Umweltperformance der Branche

Insgesamt jedoch scheint die Umweltleistung im Bereich Abfall auf einem hohen Niveau zu liegen. Nach Angaben der Environment Agency liegen 95 Prozent aller genehmigten Abfallaktivitäten im oberen Bereich, was die Erfüllung der Umweltvorschriften angeht. Die Zahl der sogenannten „Persistent Poor Performers“, die dauerhaft mangelhafte Leistungen zeigen, hat allerdings zwischen 2013 und 2014 zugenommen, und zwar um knapp ein Viertel von 175 auf 217. Diese Entwicklung zieht sich mit zwei Ausnahmen über alle Bereiche der Abfallbewirtschaftung nichtgefährlicher Abfälle hinweg. Nur bei der Bioabfallbehandlung und im Metallrecyclingsektor ist die Zahl rückläufig gewesen.

Wegen Umweltverstößen seien gegen 37 Abfallunternehmen Strafverfolgungsmaßnahmen eingeleitet worden (2013: 45 Unternehmen). Die im Rahmen von Strafverfolgungen auferlegten Geldbußen haben sich im vergangenen Jahr auf etwas mehr als 383.000 Pfund (etwas mehr als 549.000 Euro) belaufen. In zwei Fällen hat die Umweltbehörde die Zulassung entzogen (Vorjahr: vier Fälle). Die Gründe waren Verklappung von Abfall sowie unsachgemäße Behandlung und Beseitigung von Abfällen.

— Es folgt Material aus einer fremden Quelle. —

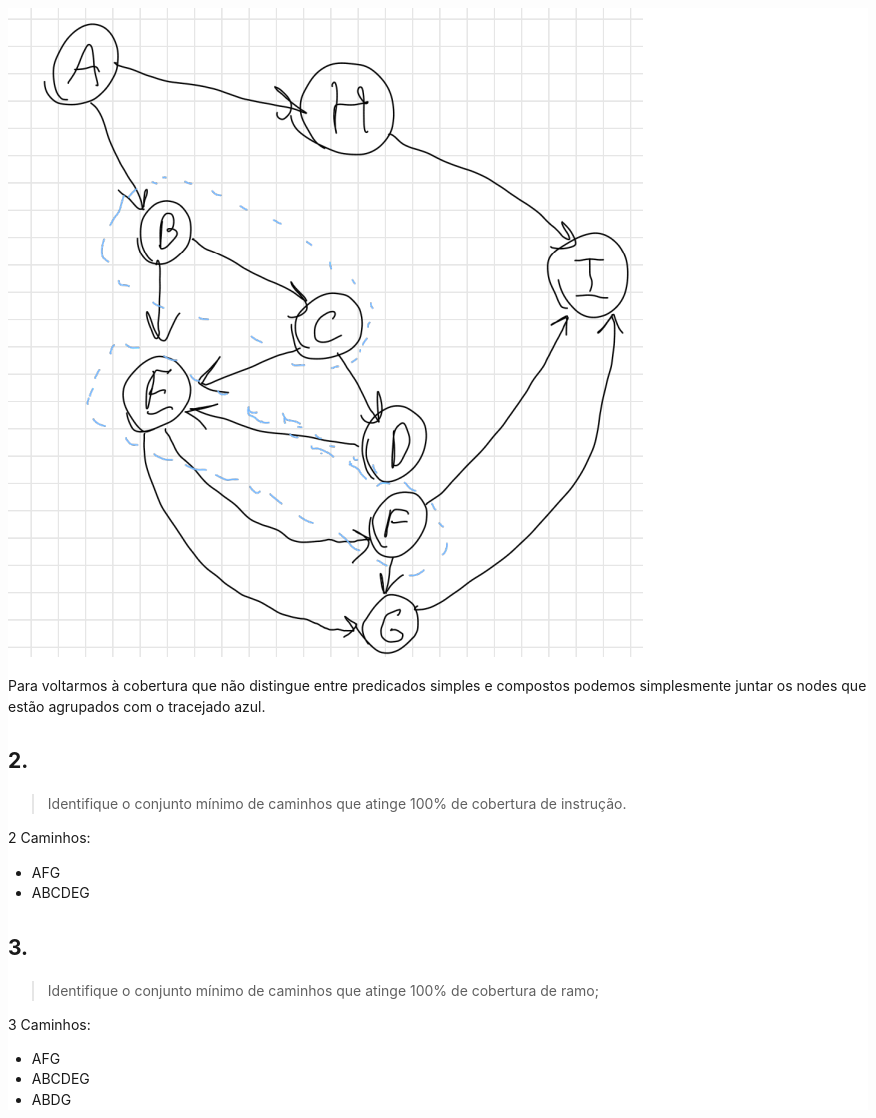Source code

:<img src="6 - extra CFG.png">

Para voltarmos à cobertura que não distingue entre predicados simples e compostos podemos simplesmente juntar os nodes que estão agrupados com o tracejado azul.

## 2.

> Identifique o conjunto mínimo de caminhos que atinge 100% de cobertura de instrução.

2 Caminhos:
- AFG
- ABCDEG

## 3.

> Identifique o conjunto mínimo de caminhos que atinge 100% de cobertura de ramo;

3 Caminhos:
- AFG
- ABCDEG
- ABDG
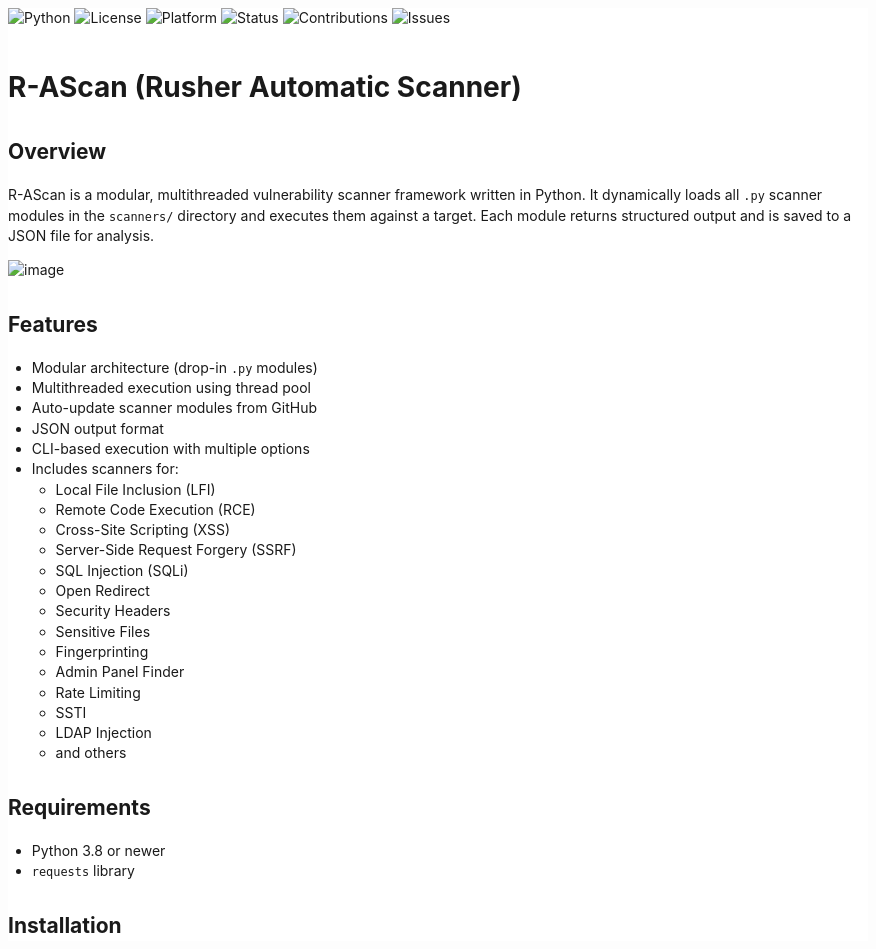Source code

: ![Python](https://img.shields.io/badge/python-3.8%2B-blue.svg)
![License](https://img.shields.io/badge/license-MIT-green.svg)
![Platform](https://img.shields.io/badge/platform-Linux%20%7C%20Windows-lightgrey.svg)
![Status](https://img.shields.io/badge/status-active-brightgreen.svg)
![Contributions](https://img.shields.io/badge/contributions-welcome-orange.svg)
![Issues](https://img.shields.io/badge/issues-open-important.svg)

# R-AScan (Rusher Automatic Scanner)

## Overview

R-AScan is a modular, multithreaded vulnerability scanner framework written in Python. It dynamically loads all `.py` scanner modules in the `scanners/` directory and executes them against a target. Each module returns structured output and is saved to a JSON file for analysis.

<img width="1073" alt="image" src="https://github.com/user-attachments/assets/0fa1e81f-6e11-4d9f-908f-ca40a505f6cc" />

## Features

- Modular architecture (drop-in `.py` modules)
- Multithreaded execution using thread pool
- Auto-update scanner modules from GitHub
- JSON output format
- CLI-based execution with multiple options
- Includes scanners for:
  - Local File Inclusion (LFI)
  - Remote Code Execution (RCE)
  - Cross-Site Scripting (XSS)
  - Server-Side Request Forgery (SSRF)
  - SQL Injection (SQLi)
  - Open Redirect
  - Security Headers
  - Sensitive Files
  - Fingerprinting
  - Admin Panel Finder
  - Rate Limiting
  - SSTI
  - LDAP Injection
  - and others

## Requirements

- Python 3.8 or newer
- `requests` library

## Installation
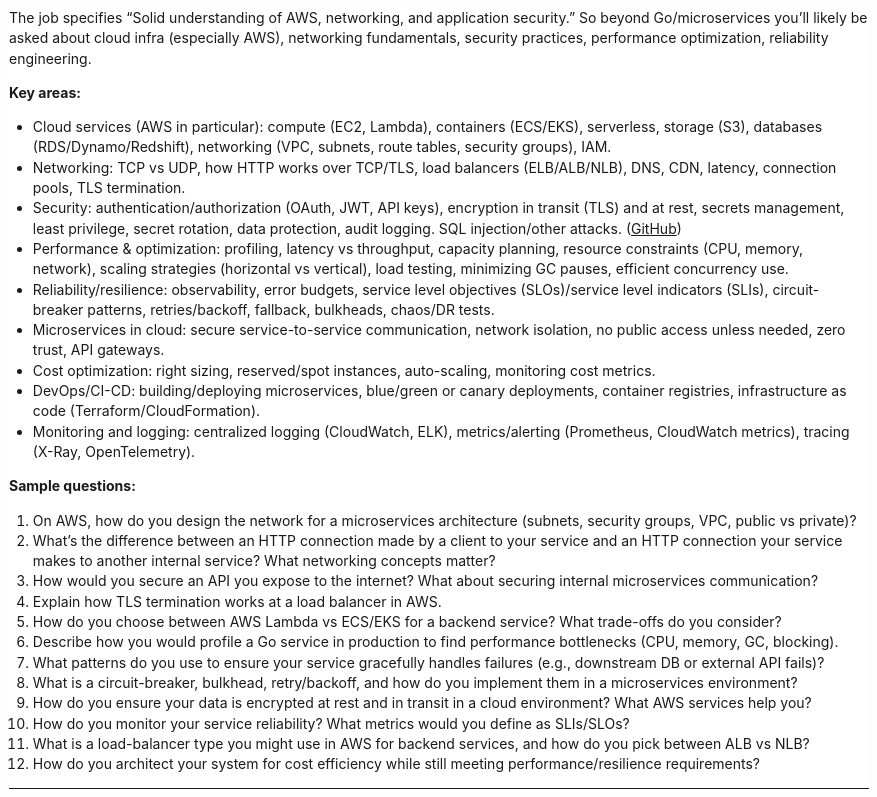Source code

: The job specifies “Solid understanding of AWS, networking, and application security.” So beyond Go/microservices you’ll likely be asked about cloud infra (especially AWS), networking fundamentals, security practices, performance optimization, reliability engineering.

**Key areas:**

* Cloud services (AWS in particular): compute (EC2, Lambda), containers (ECS/EKS), serverless, storage (S3), databases (RDS/Dynamo/Redshift), networking (VPC, subnets, route tables, security groups), IAM.
* Networking: TCP vs UDP, how HTTP works over TCP/TLS, load balancers (ELB/ALB/NLB), DNS, CDN, latency, connection pools, TLS termination.
* Security: authentication/authorization (OAuth, JWT, API keys), encryption in transit (TLS) and at rest, secrets management, least privilege, secret rotation, data protection, audit logging. SQL injection/other attacks. ([GitHub][4])
* Performance & optimization: profiling, latency vs throughput, capacity planning, resource constraints (CPU, memory, network), scaling strategies (horizontal vs vertical), load testing, minimizing GC pauses, efficient concurrency use.
* Reliability/resilience: observability, error budgets, service level objectives (SLOs)/service level indicators (SLIs), circuit-breaker patterns, retries/backoff, fallback, bulkheads, chaos/DR tests.
* Microservices in cloud: secure service-to-service communication, network isolation, no public access unless needed, zero trust, API gateways.
* Cost optimization: right sizing, reserved/spot instances, auto-scaling, monitoring cost metrics.
* DevOps/CI-CD: building/deploying microservices, blue/green or canary deployments, container registries, infrastructure as code (Terraform/CloudFormation).
* Monitoring and logging: centralized logging (CloudWatch, ELK), metrics/alerting (Prometheus, CloudWatch metrics), tracing (X-Ray, OpenTelemetry).

**Sample questions:**

1. On AWS, how do you design the network for a microservices architecture (subnets, security groups, VPC, public vs private)?
2. What’s the difference between an HTTP connection made by a client to your service and an HTTP connection your service makes to another internal service? What networking concepts matter?
3. How would you secure an API you expose to the internet? What about securing internal microservices communication?
4. Explain how TLS termination works at a load balancer in AWS.
5. How do you choose between AWS Lambda vs ECS/EKS for a backend service? What trade-offs do you consider?
6. Describe how you would profile a Go service in production to find performance bottlenecks (CPU, memory, GC, blocking).
7. What patterns do you use to ensure your service gracefully handles failures (e.g., downstream DB or external API fails)?
8. What is a circuit-breaker, bulkhead, retry/backoff, and how do you implement them in a microservices environment?
9. How do you ensure your data is encrypted at rest and in transit in a cloud environment? What AWS services help you?
10. How do you monitor your service reliability? What metrics would you define as SLIs/SLOs?
11. What is a load-balancer type you might use in AWS for backend services, and how do you pick between ALB vs NLB?
12. How do you architect your system for cost efficiency while still meeting performance/resilience requirements?

---

[1]: https://medium.com/%40phamtuanchip/top-20-common-golang-interview-questions-for-senior-web-developers-416f89a20883?utm_source=chatgpt.com "Top 20 Common Golang Interview Questions for Senior ..."
[2]: https://www.reddit.com/r/golang/comments/16z0wn5/an_interview_for_sr_software_engineer_go/?utm_source=chatgpt.com "An interview for Sr. Software Engineer - Go : r/golang"
[3]: https://roadmap.sh/questions/backend?utm_source=chatgpt.com "50 Popular Backend Developer Interview Questions and ..."
[4]: https://github.com/arialdomartini/Back-End-Developer-Interview-Questions?utm_source=chatgpt.com "arialdomartini/Back-End-Developer-Interview-Questions"
[5]: https://www.glassdoor.com/Interview/go-software-engineer-backend-interview-questions-SRCH_KO0%2C28.htm?utm_source=chatgpt.com "Go software engineer backend Interview Questions"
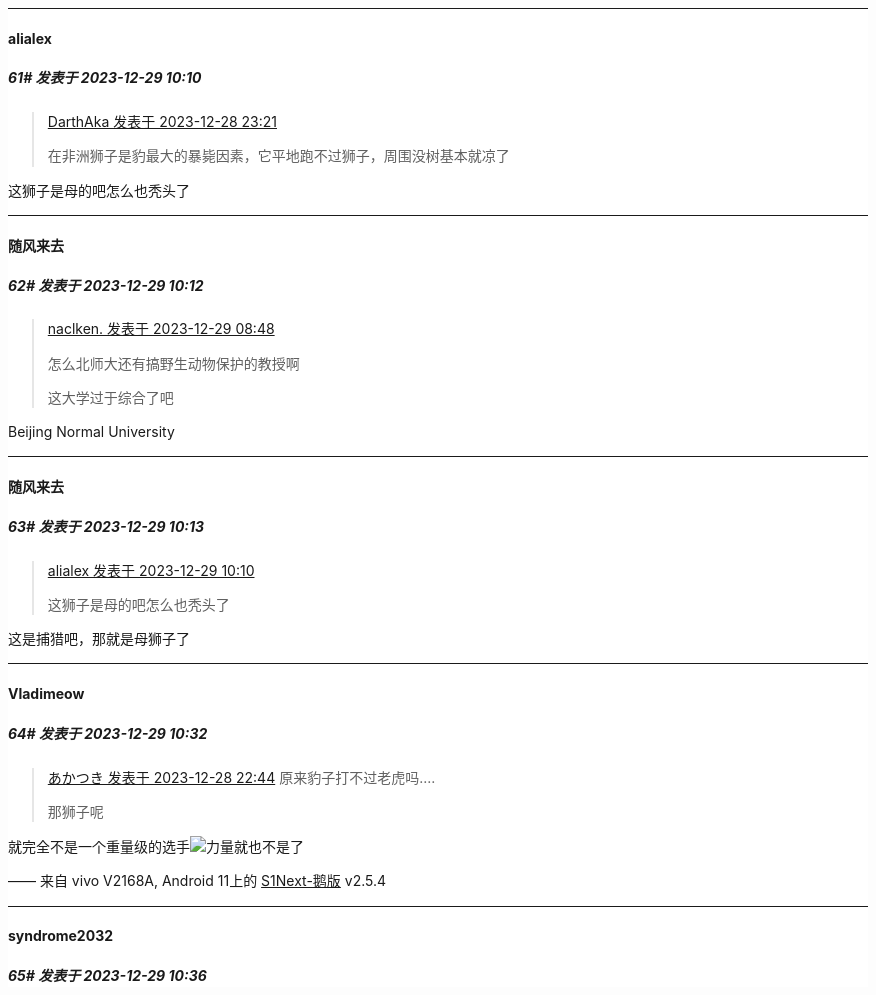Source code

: 
*****

####  alialex  
##### 61#       发表于 2023-12-29 10:10

<blockquote><a href="httphttps://bbs.saraba1st.com/2b/forum.php?mod=redirect&amp;goto=findpost&amp;pid=63471190&amp;ptid=2165772" target="_blank">DarthAka 发表于 2023-12-28 23:21</a>

在非洲狮子是豹最大的暴毙因素，它平地跑不过狮子，周围没树基本就凉了</blockquote>
这狮子是母的吧怎么也秃头了

*****

####  随风来去  
##### 62#       发表于 2023-12-29 10:12

<blockquote><a href="httphttps://bbs.saraba1st.com/2b/forum.php?mod=redirect&amp;goto=findpost&amp;pid=63472565&amp;ptid=2165772" target="_blank">naclken. 发表于 2023-12-29 08:48</a>

怎么北师大还有搞野生动物保护的教授啊

这大学过于综合了吧</blockquote>
Beijing Normal University

*****

####  随风来去  
##### 63#       发表于 2023-12-29 10:13

<blockquote><a href="httphttps://bbs.saraba1st.com/2b/forum.php?mod=redirect&amp;goto=findpost&amp;pid=63473377&amp;ptid=2165772" target="_blank">alialex 发表于 2023-12-29 10:10</a>

这狮子是母的吧怎么也秃头了</blockquote>
这是捕猎吧，那就是母狮子了


*****

####  Vladimeow  
##### 64#       发表于 2023-12-29 10:32

<blockquote><a href="httphttps://bbs.saraba1st.com/2b/forum.php?mod=redirect&amp;goto=findpost&amp;pid=63470880&amp;ptid=2165772" target="_blank">あかつき 发表于 2023-12-28 22:44</a>
原来豹子打不过老虎吗....

那狮子呢</blockquote>
就完全不是一个重量级的选手<img src="https://static.saraba1st.com/image/smiley/face2017/015.png" referrerpolicy="no-referrer">力量就也不是了

—— 来自 vivo V2168A, Android 11上的 [S1Next-鹅版](https://github.com/ykrank/S1-Next/releases) v2.5.4


*****

####  syndrome2032  
##### 65#       发表于 2023-12-29 10:36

Daneben gab es auch eine Reihe ernsterer Umweltverschmutzungen, die durch genehmigte Abfallbewirtschaftungsmaßnahmen entstanden sind. Insgesamt waren das 148 Fälle und damit weniger als im Vorjahr (204 Vorfälle). In den meisten Fällen, nämlich 155, handelte es sich um Geruchs-, Rauch-, Staub- und Lärmbelästigung. Auch einige größere Brände haben im vergangenen Jahr zu Umweltverschmutzungen höheren Grads geführt. Insgesamt führt der Bericht 21 größere Brände auf – fast doppelt so viele wie im Jahr 2012.